By Atila Roque, Executive Director of Amnesty International Brazil
Earlier this week, many people around the world waited with bated breath for a grand jury’s decision in a case where a police officer shot dead an unarmed young black man on the street. While the 9 August shooting of Michael Brown took place in the US suburb of Ferguson, Missouri, the case has a deep resonance here in Brazil. The tragic course of events leading up to the teenager’s death could just as easily have played out on the streets of our cities orfavelas.
Of the 56,000 homicides in Brazil every year, 30,000 are young people aged 15 to 29. That means that, at this very moment, a young person is most likely being killed in Brazil. By the time you go to bed, 82 will have died today. It’s like a small airplane full of young people crashing every two days, with no survivors. This would be shocking enough by itself, but it’s even more scandalous that 77 per cent of these young people are black.
Since 1980, more than 1 million people have been murdered in Brazil. According to Global Burden of Armed Violence 2008, in the period from 2004 to 2007, more people were killed here than in the 12 main wars worldwide.

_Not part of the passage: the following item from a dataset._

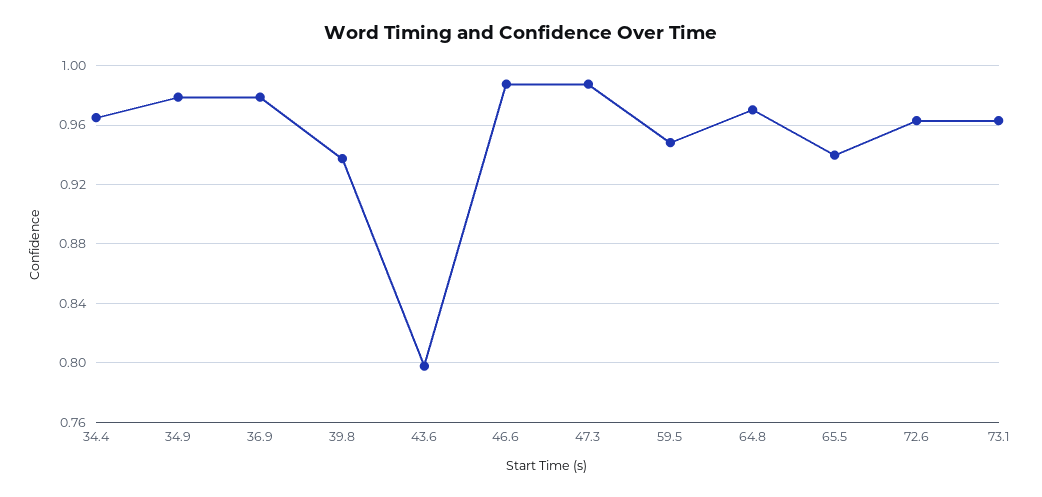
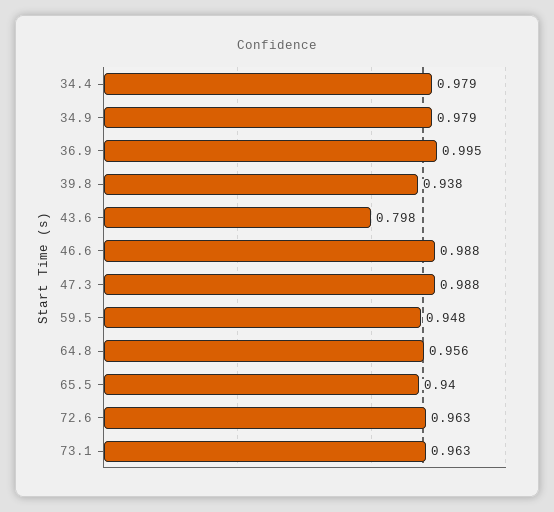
34.4: 0.965 -> 0.979
36.9: 0.98 -> 0.995
64.8: 0.97 -> 0.956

However the violence doesn’t impact Brazilian society equally. Murders are rampant in poor and marginalized communities. Prejudice and negative stereotypes associated with the favelas and city outskirts have a key role in perpetrating this violence.
Brazil’s international human rights obligations require it to take effective steps to protect the right to life and address racial discrimination, including by ensuring that its policing practices don’t entrench racial disparities.
On 20 November, Brazil celebrated Black Awareness Day. It’s a date when people recognize the important contributions of Afro-descendants and the need to tackle discrimination and its negative consequences. Groups that defend the rights of Brazil’s black people are actually growing in number and reach. But part of society is still in denial about the impact of lethal violence on our youth.
Even though they are gunned down in massive numbers, young black people have become invisible in Brazil, either because residents of their neighborhoods have become used to seeing so many deaths or because the problem is out of sight of those who can take action to change this dire situation. They are also victims of the state’s “war on drugs” and a militarized police force that targets young people, and black youth in particular, as potential enemies. Brazil’s police homicide rate is among the world’s highest.
Sadly, this situation seems to have been simply accepted as normal in Brazil. Lawmakers don’t prioritize it as part of the national public agenda, with many shying away from the issue during the recent electoral debate. Having become so commonplace, it’s also out of the headlines.
This is unacceptable and something must be done. That’s why, earlier this month, Amnesty International Brazil launched a campaign called Young Black Alive (Jovem Negro Vivo). We want to keep our young people alive and firmly believe that we can change this reality. Don’t you?